5. Can you tell us about the Loboe Project? What new musical and professional for avenues has it opened up for you?
The Loboe Project started as a way to document research, performances and observations about my extended-range oboe (descends one half step lower than a typical oboe).
Facing the most limited range of the standard woodwinds, this small increase benefits the oboe, both in terms of transcriptions and new works. The additional length of the instrument creates a wider harmonic range and more fluidity in the high register.
Alex Klein, former principal oboist of the Chicago Symphony Orchestra, created this instrument through his collaboration with the instrument maker F. Lorée in Paris. He put out some brilliant recordings featuring this instrument's range and sound, but I felt that even more could be done.
I make an effort to let any oboist I meet try it out; I truly feel that this is the direction the instrument should be headed. It has been an amazing way to connect with other oboists, but especially helpful in collaborating with composers.
A good composer will never pass up the opportunity to explore a new sound possibility on an instrument, so the Loboe has been a source of interest ever since I acquired it.
Comparatively, South Africa premieres far fewer works than in the United States, but it also makes for an incredible platform to showcase new works that feature this oboe. The Loboe has motivated me to rethink the possibilities of transcriptions, especially baroque violin music, for the oboe. It has also allowed me to participate in performances that embrace unusual instrumentation, such as a chamber music tour of new music, including works for two wrenchophones.
6. Who is/are your favorite composer(s), and why?
Wolfgang Rihm is among my favorite living composers. I had a chance to study and perform the oboe/piano version of his Musik fur Oboe und Orchester a few years ago; it was incredibly inspiring both musically and technically. He managed to utilize the entire range of the instrument in an incredibly beautiful way yet demanded every last bit of concentration from the player.
His use of English horn in his epic 50 minute orchestral work Jagden und Formen is captivating. Again, the demand for full range-prowess is evident but he breaks free of the typical treatment of the instrument as the mostly lyrical voice. The English horn enters the piece about fifteen minutes in and is relentless until the end; this is a part to be reckoned with!
I must also include another living composer, David Plylar, who is perhaps the most active champion of the Loboe (and also my husband). His impressive commitment to exploring the musical possibilities of all instruments has resulted in a number of incredible works and transcriptions, particularly those for the oboe.
Early on, I challenged David to write a work for oboe and piano that would, among other things, utilize flutter tongue (a newly conquered skill I had achieved at the time!). It is not often that a composer can showcase an extended-technique in such an elegant and effective manner. The piece, entitled Fractured Colloquy, ignites the listener's imagination through a fantastic use of flutter-tongue that starts from nothing and crescendos into the piano's entrance.

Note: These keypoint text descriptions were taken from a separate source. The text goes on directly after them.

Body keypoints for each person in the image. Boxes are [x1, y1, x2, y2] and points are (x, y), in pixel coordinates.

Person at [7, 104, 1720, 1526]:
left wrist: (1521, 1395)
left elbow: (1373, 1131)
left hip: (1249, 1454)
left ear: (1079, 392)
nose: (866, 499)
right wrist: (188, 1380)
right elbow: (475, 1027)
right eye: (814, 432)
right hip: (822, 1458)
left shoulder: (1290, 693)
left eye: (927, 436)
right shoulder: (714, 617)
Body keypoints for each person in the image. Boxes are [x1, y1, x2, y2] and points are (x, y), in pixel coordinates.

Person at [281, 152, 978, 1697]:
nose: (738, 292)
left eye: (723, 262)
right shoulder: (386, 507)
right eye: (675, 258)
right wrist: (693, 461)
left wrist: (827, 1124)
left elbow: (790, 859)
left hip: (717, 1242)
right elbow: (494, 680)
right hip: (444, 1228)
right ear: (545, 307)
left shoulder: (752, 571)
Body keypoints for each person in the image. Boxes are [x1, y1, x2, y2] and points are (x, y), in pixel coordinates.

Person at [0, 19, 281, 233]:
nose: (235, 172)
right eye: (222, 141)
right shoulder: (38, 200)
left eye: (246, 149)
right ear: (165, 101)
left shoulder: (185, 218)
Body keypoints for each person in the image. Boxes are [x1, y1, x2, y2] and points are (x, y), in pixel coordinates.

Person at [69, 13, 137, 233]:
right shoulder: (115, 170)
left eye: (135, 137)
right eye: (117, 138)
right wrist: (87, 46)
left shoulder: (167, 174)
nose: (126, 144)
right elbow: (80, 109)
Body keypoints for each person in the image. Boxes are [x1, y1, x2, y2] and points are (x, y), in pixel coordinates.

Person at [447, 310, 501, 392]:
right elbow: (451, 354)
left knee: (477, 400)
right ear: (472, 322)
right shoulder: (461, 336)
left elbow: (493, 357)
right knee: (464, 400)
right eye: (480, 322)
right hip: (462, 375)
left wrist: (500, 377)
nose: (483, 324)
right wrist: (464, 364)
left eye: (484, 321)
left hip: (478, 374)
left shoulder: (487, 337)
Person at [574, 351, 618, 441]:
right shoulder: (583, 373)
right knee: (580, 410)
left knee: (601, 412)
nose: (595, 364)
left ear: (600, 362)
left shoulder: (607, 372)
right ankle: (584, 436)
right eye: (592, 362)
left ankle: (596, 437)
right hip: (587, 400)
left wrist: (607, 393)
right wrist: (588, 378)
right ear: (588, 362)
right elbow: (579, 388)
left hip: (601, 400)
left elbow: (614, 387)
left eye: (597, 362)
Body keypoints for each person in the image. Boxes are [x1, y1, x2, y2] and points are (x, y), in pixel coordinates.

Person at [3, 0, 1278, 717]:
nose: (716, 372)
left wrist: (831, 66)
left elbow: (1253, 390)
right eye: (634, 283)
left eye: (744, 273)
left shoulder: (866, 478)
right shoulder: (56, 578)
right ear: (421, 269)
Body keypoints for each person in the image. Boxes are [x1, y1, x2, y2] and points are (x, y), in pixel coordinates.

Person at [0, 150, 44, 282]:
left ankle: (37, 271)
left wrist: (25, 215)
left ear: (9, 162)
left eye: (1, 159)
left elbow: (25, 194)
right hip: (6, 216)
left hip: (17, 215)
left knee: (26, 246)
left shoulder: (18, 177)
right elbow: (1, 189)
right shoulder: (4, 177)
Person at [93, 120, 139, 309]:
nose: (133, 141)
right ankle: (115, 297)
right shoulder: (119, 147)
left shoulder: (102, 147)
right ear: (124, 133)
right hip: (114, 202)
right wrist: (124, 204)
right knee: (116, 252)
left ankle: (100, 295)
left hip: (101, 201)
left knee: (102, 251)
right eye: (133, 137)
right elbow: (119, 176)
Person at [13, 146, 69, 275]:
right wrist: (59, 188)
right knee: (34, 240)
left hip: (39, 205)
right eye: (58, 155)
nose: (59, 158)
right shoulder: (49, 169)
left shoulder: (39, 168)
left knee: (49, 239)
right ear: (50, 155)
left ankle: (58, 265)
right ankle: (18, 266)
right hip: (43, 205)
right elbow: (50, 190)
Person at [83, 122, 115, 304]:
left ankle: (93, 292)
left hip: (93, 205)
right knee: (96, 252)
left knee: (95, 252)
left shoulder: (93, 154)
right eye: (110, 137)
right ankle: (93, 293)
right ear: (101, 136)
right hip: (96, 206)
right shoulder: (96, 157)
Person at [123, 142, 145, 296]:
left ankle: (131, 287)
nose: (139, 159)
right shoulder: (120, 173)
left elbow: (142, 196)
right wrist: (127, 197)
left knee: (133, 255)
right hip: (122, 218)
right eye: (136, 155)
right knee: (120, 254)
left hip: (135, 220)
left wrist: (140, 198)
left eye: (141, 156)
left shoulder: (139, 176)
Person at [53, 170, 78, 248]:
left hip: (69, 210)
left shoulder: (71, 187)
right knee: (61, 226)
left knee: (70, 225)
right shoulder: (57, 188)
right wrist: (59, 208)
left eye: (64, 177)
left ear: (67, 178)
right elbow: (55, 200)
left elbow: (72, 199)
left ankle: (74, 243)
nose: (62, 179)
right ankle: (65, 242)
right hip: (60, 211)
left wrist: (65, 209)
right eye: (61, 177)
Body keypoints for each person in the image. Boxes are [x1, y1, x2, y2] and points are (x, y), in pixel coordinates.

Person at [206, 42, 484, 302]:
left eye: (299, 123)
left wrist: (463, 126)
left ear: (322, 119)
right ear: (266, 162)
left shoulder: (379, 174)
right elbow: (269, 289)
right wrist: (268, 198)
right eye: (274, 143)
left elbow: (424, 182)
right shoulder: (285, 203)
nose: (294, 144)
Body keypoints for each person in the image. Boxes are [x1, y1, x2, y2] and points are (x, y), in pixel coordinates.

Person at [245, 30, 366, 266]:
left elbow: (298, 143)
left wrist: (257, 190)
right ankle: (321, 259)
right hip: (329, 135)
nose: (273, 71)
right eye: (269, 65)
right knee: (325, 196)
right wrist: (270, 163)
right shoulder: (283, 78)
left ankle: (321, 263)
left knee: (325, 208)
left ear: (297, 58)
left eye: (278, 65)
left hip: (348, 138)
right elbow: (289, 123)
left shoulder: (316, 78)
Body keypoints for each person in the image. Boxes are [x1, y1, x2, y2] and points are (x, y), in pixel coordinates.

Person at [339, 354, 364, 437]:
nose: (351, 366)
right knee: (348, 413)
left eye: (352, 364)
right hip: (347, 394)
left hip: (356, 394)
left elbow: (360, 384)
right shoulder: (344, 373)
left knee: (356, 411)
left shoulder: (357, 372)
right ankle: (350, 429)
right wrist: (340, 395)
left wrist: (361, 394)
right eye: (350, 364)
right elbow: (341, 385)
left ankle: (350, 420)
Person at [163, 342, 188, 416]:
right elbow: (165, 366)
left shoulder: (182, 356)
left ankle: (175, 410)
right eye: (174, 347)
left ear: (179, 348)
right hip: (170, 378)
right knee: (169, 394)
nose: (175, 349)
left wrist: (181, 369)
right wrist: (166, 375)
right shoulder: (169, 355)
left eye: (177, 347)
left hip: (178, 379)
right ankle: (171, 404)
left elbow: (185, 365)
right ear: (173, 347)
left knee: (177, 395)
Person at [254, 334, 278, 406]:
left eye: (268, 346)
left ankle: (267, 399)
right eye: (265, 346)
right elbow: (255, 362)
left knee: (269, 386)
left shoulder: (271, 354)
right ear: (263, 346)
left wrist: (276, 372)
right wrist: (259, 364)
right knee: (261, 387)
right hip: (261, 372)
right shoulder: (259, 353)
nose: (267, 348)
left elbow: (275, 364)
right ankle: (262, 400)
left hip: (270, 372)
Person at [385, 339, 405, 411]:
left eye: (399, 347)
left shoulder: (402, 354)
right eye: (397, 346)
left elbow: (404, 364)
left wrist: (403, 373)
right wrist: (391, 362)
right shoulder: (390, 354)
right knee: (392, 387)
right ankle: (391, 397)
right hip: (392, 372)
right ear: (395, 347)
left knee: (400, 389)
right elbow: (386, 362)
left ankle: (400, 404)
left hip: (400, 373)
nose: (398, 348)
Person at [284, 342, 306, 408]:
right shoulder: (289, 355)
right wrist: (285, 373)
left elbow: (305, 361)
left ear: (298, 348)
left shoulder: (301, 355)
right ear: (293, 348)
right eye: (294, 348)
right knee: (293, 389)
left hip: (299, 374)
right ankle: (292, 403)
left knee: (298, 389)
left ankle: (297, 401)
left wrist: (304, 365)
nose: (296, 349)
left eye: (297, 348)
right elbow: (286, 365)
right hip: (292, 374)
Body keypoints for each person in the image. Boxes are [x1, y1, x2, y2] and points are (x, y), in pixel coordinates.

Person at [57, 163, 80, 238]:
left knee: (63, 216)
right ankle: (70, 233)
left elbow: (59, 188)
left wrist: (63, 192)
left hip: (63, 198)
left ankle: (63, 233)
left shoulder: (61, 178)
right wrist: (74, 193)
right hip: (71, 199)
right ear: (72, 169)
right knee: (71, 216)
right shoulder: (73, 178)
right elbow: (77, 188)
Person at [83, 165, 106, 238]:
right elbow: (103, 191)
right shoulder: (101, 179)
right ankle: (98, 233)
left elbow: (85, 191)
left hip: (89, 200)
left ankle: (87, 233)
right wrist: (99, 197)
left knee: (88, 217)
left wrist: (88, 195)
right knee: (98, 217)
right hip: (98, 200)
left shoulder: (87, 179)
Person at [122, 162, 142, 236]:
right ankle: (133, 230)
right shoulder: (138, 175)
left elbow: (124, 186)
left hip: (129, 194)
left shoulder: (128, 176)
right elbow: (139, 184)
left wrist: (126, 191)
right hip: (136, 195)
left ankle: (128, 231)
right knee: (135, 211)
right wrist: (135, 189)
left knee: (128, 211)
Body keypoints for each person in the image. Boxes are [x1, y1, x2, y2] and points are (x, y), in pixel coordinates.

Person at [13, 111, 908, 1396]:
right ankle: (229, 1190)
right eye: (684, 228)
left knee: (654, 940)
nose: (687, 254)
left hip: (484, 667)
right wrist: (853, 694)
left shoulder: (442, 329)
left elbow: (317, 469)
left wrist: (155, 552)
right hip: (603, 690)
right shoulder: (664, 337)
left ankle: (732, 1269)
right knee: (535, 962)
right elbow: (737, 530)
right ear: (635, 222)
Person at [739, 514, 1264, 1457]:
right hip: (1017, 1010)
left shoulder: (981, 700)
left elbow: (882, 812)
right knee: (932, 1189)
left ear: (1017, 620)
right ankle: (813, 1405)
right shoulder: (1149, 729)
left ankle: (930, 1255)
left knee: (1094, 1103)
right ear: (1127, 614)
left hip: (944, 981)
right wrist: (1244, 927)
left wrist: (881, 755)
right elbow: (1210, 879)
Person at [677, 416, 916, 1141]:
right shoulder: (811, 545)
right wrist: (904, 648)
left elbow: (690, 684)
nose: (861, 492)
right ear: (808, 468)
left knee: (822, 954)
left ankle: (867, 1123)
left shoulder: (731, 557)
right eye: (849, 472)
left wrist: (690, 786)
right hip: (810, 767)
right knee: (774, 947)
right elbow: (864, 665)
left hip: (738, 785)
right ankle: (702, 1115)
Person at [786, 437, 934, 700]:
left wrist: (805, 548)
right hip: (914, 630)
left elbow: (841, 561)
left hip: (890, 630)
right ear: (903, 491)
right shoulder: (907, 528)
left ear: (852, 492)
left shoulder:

7. Any tips for budding oboists?
The oboe is so much more than the duck who gets eaten within the first few pages of Prokofiev's "Peter and the Wolf"; while beautiful as the lyrical/love voice in the repertoire, there is no technical reason why the oboe cannot handle the typical levels of technicality of flute and clarinet repertoire.
There are not many orchestral positions in the world, though sometimes the most interesting and important musical achievements are from those stepping out from behind the orchestral music stand and taking matters into their own hands; inspiring oboists are combining their formal training in areas such as jazz, theatre, public speaking and the visual arts.
Few relationships will prove as meaningful as those forged with composers, especially early in one's studies. Students should push their teachers to listen to new repertoire, if they do not already, as well as explore the world of transcriptions for their instrument.